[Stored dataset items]
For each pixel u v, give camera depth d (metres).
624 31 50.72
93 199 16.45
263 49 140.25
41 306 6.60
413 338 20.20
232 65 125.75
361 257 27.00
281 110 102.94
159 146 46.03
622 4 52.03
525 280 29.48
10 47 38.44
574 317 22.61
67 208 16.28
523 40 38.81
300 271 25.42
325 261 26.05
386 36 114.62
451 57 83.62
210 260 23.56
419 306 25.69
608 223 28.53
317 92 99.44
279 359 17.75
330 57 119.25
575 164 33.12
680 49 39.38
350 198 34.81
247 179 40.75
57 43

* * *

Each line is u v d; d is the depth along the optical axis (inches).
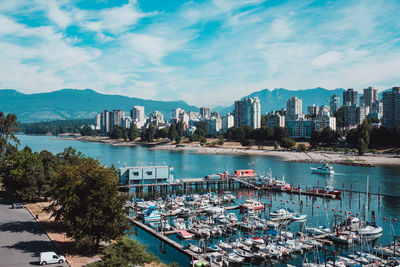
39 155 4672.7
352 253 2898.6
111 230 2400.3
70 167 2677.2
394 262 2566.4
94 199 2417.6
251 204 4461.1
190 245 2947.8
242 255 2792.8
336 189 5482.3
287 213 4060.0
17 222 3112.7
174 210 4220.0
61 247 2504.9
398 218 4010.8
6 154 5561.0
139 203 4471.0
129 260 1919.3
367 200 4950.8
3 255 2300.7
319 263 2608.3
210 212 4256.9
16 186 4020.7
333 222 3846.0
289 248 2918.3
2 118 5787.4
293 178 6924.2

...

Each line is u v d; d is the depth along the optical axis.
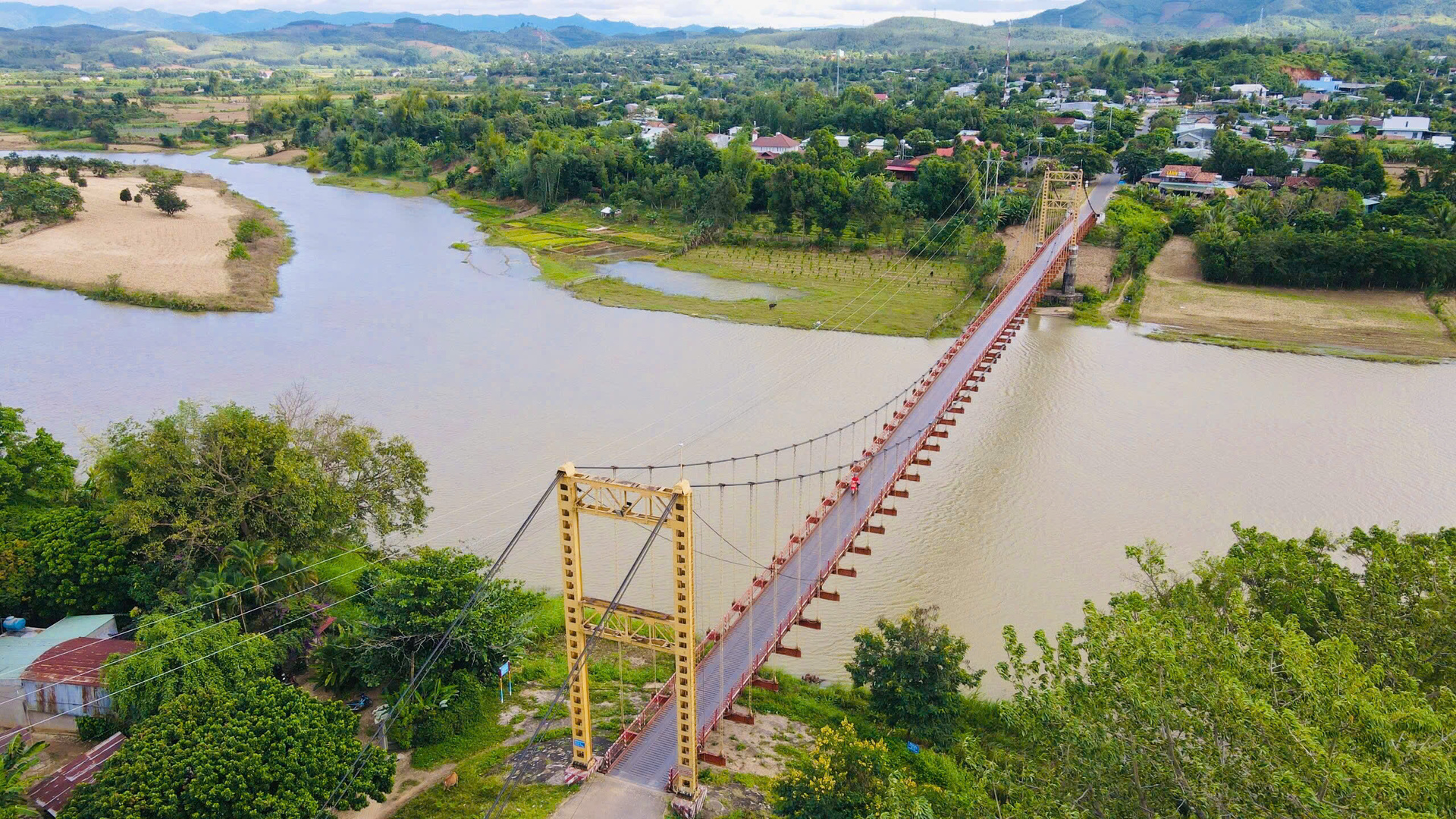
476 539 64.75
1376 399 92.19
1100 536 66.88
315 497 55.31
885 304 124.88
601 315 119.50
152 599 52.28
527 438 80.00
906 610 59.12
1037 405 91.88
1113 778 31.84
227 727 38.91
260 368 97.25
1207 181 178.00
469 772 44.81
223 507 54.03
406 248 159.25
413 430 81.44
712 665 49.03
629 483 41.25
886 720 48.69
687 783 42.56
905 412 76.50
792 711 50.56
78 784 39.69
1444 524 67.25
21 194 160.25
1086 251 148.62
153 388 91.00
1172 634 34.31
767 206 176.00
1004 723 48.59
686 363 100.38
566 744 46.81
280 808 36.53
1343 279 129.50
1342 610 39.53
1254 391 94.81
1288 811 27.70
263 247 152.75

AIM OF THE TASK -
Repeat exactly the lines above from the one with "78 784 39.69" up to and including the one with "263 247 152.75". No other line belongs in the reply.

RESULT BELOW -
78 784 39.69
1444 524 67.25
21 194 160.25
1086 251 148.62
153 388 91.00
1172 634 34.31
767 206 176.00
1004 723 48.59
686 363 100.38
566 744 46.81
280 808 36.53
1343 279 129.50
1342 610 39.53
1254 391 94.81
1288 811 27.70
263 247 152.75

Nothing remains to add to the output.